TASK REQUIREMENTS
Lines from the one containing "right knee: (791, 832)" through the last one in the data below: write them out word for word, and only them.

Dataset records

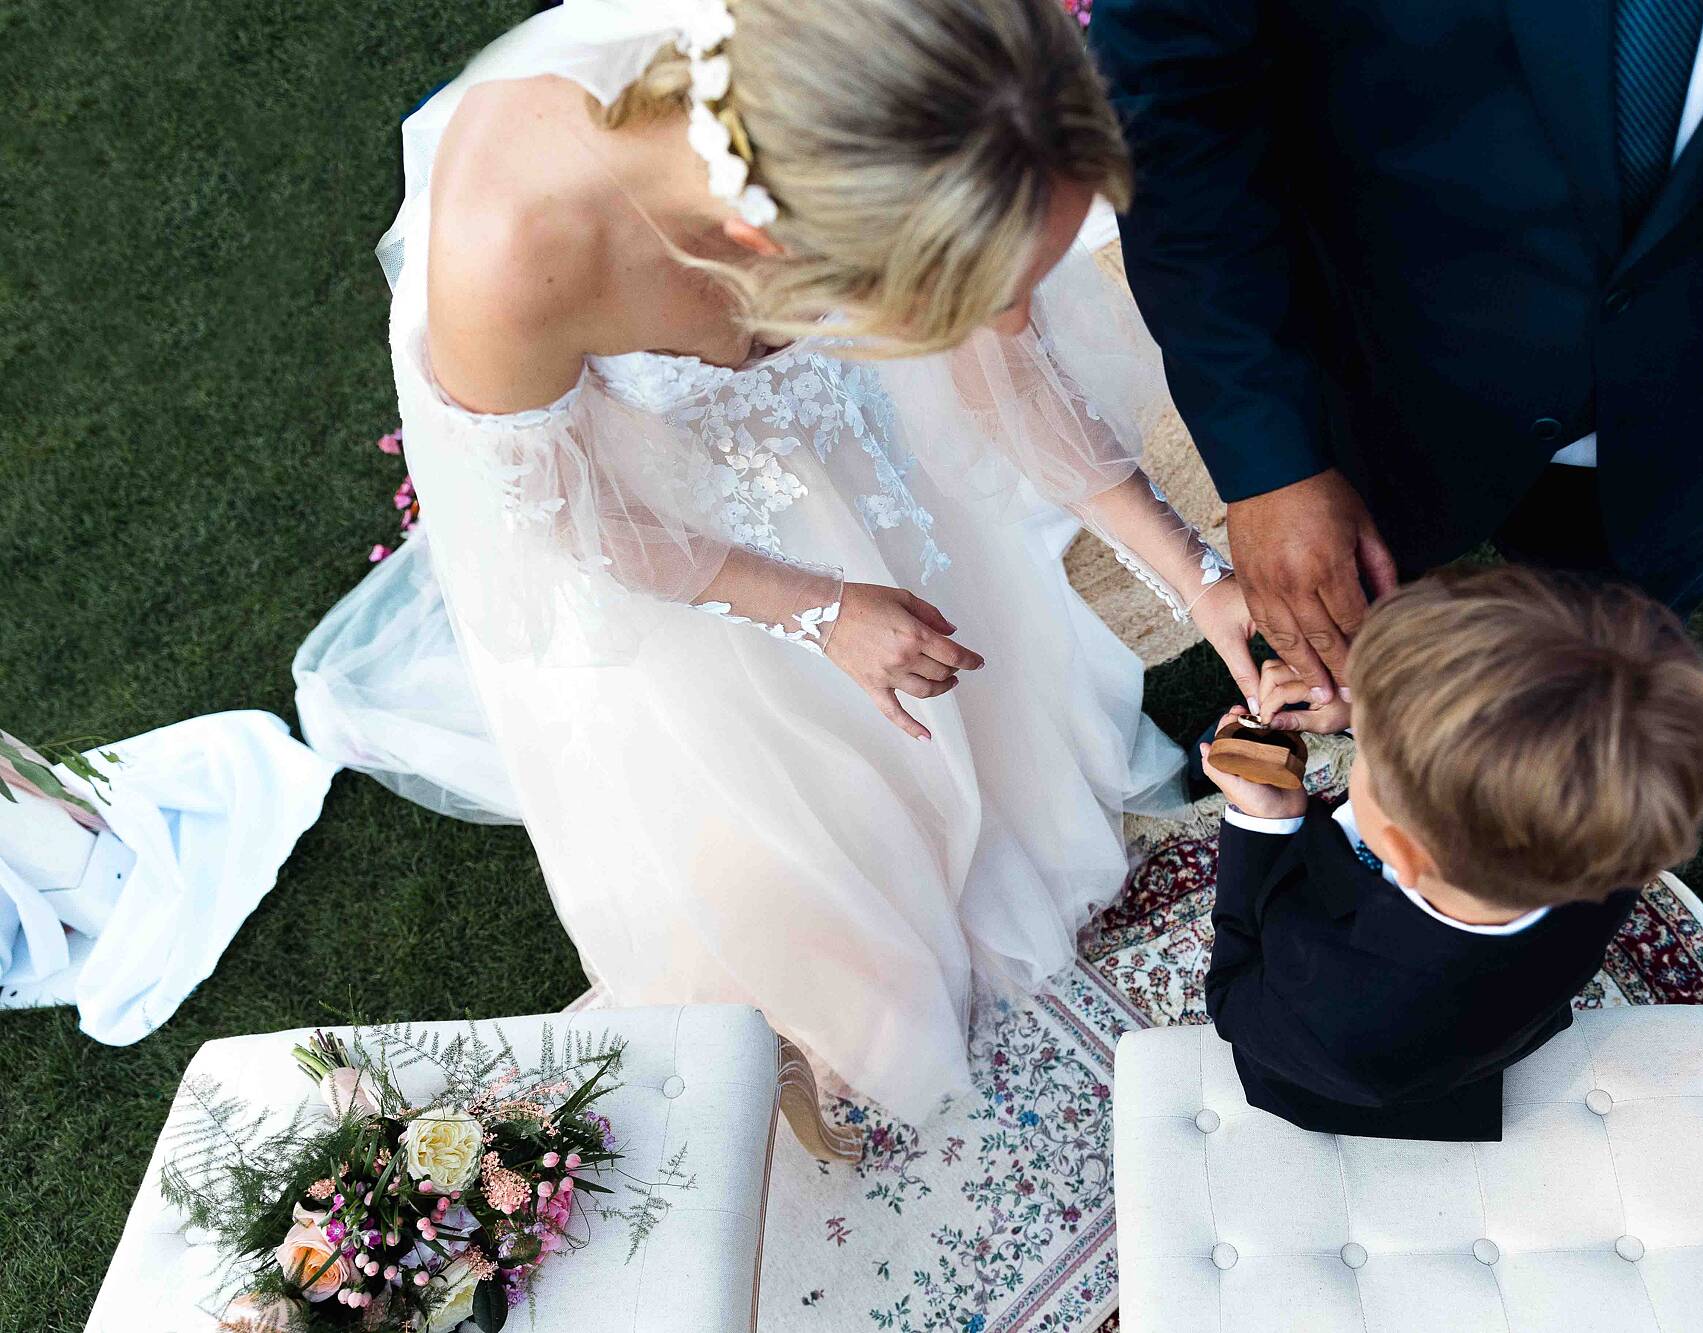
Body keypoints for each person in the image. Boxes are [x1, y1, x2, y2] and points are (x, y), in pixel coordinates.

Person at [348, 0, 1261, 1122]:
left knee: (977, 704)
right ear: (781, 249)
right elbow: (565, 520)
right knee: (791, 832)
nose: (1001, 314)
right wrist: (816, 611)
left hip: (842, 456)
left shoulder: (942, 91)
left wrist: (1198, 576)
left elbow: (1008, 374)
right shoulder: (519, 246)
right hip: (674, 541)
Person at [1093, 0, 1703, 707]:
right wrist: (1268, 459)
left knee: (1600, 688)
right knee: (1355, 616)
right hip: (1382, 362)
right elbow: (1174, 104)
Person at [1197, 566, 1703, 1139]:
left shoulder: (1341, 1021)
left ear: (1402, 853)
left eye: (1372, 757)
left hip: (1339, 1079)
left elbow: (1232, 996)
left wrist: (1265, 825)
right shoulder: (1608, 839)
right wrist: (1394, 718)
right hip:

TASK RESPONSE
right knee: (791, 832)
nose: (1001, 314)
right wrist: (816, 611)
left hip: (842, 456)
left shoulder: (942, 91)
left wrist: (1198, 576)
left elbow: (1008, 374)
right shoulder: (519, 246)
right hip: (674, 541)
Person at [1093, 0, 1703, 707]:
right wrist: (1268, 459)
left knee: (1600, 688)
right knee: (1355, 616)
right hip: (1382, 362)
right elbow: (1174, 104)
Person at [1197, 566, 1703, 1139]:
left shoulder: (1341, 1021)
left ear: (1402, 853)
left eye: (1372, 757)
left hip: (1339, 1079)
left elbow: (1232, 996)
left wrist: (1265, 825)
right shoulder: (1608, 839)
right wrist: (1394, 718)
right hip:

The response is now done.